### Stored dataset items
· · · · · · ·
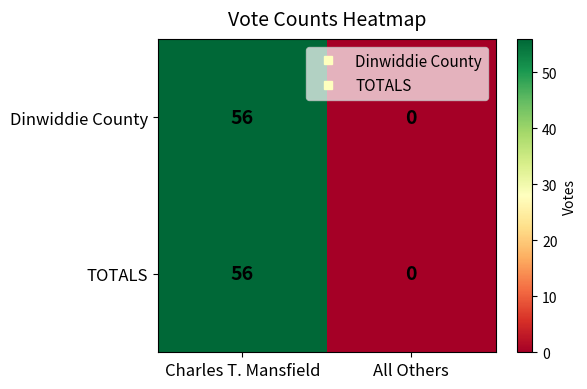

At which category is the sum across all series the highest?

Charles T. Mansfield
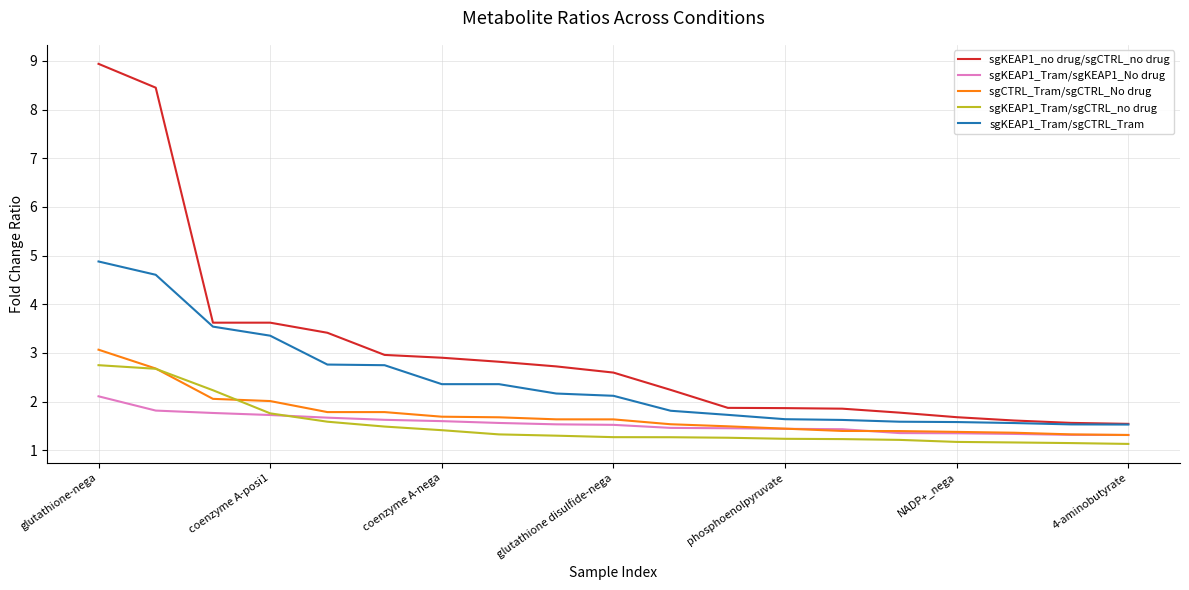

What is the greatest value displayed?

8.9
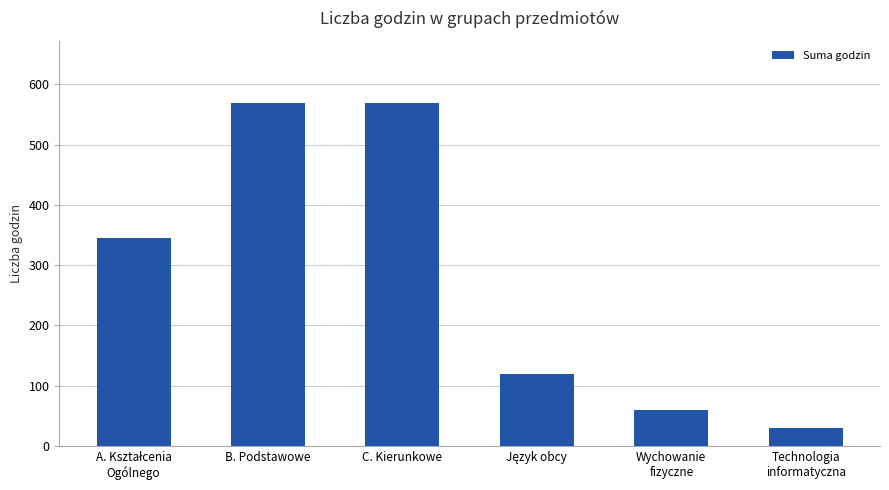

What is the sum of all values?

1695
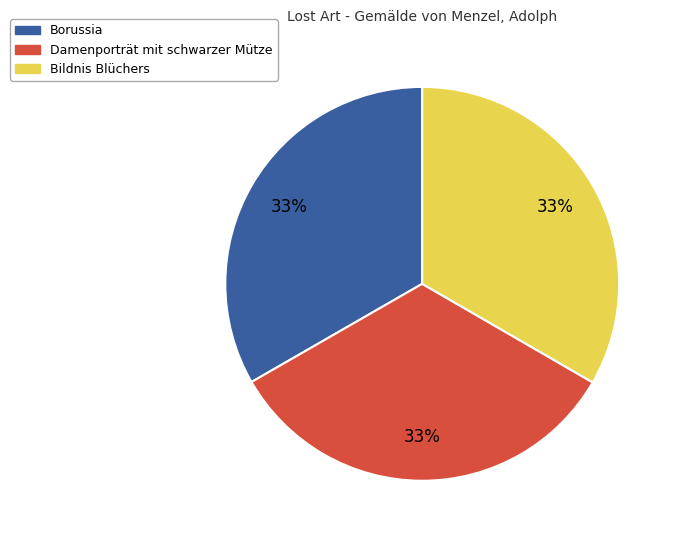

What is the ratio of the value at Borussia to the value at Bildnis Blüchers?

1.0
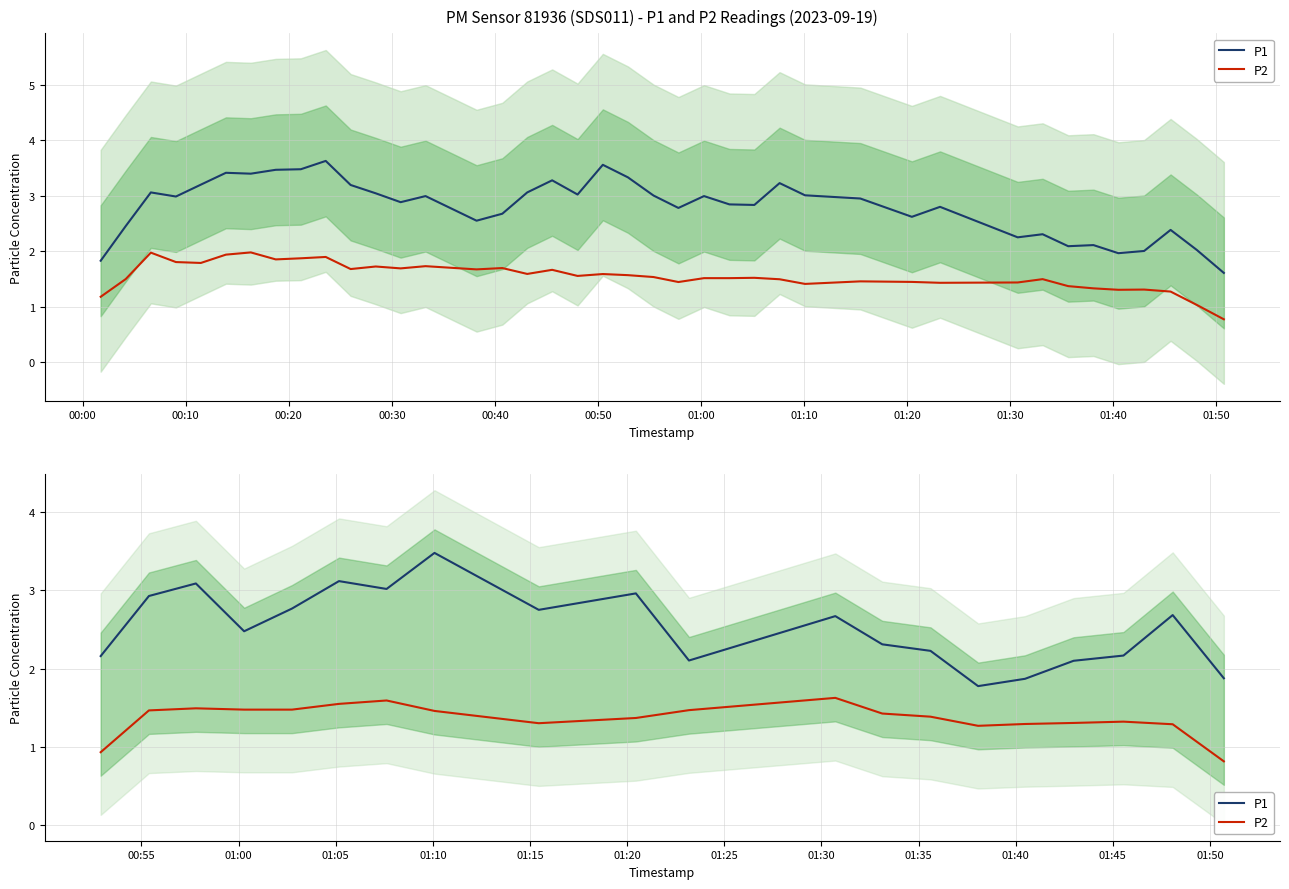

At which label does P1 reach its peak?

01:10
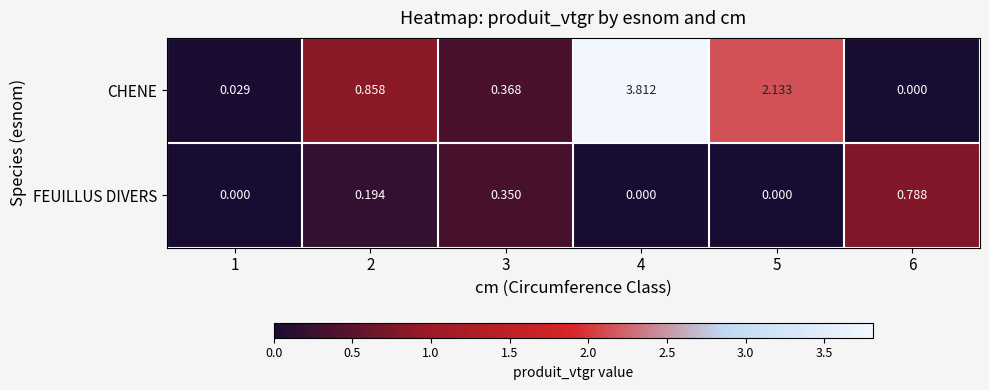

Between 3 and 6, which series saw the biggest shift?

FEUILLUS DIVERS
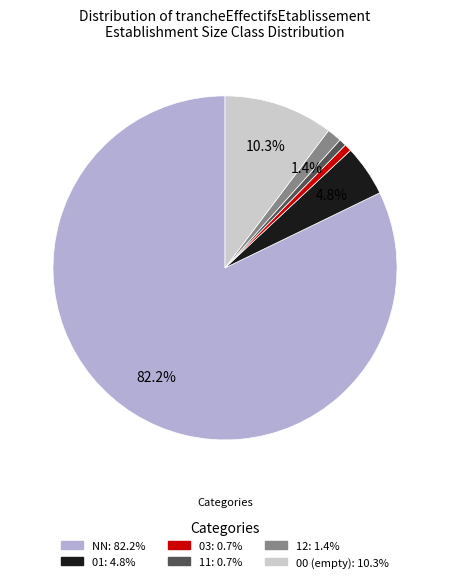

Between 00 and 03, which is larger?

00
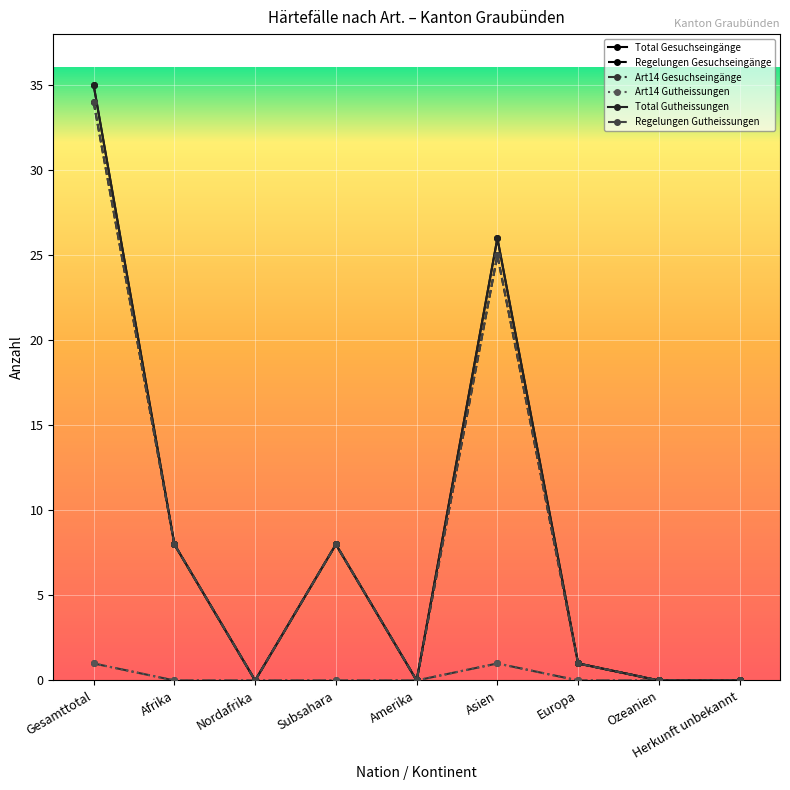

Which series changed the most between Subsahara and Asien?

Total Gesuchseingänge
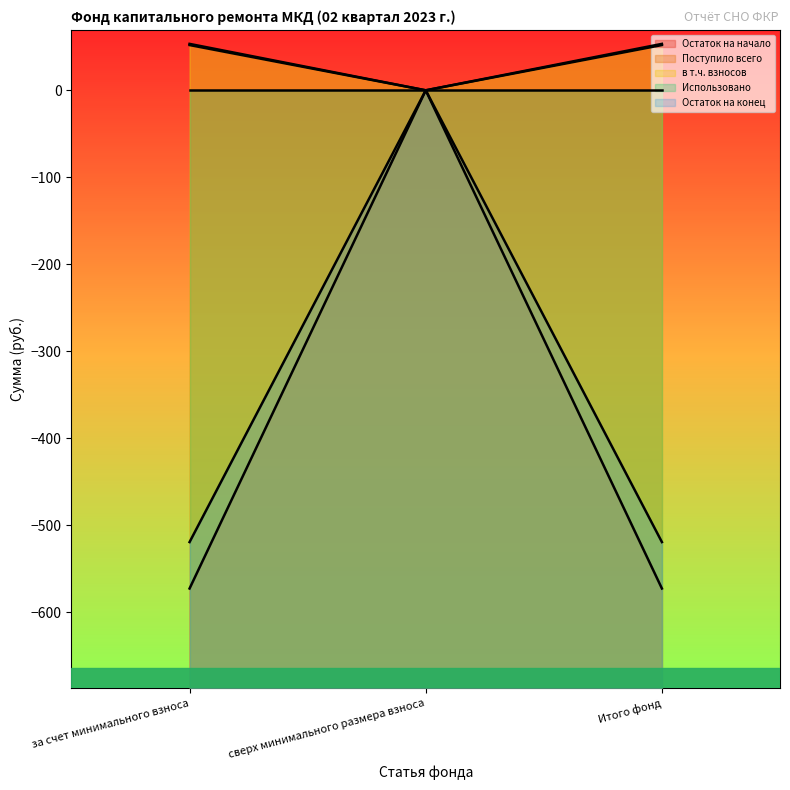

What is the greatest value displayed?

53.4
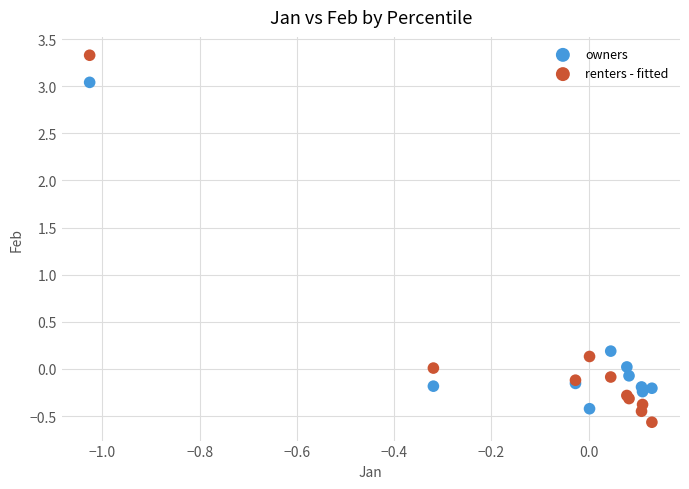

Which series contains the highest Y value?

renters - fitted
· · · · · · ·
### ASSIGNMENT
Return everything from the line containing "Between 3 and" down to the line containing "Which series contains the highest Y value?", with both of those lines included. Reproduce these lines exactly and leave the pictures out of your answer.

### ANSWER BOX
Between 3 and 6, which series saw the biggest shift?

FEUILLUS DIVERS

Between 00 and 03, which is larger?

00

Which series changed the most between Subsahara and Asien?

Total Gesuchseingänge

What is the greatest value displayed?

53.4

Which series contains the highest Y value?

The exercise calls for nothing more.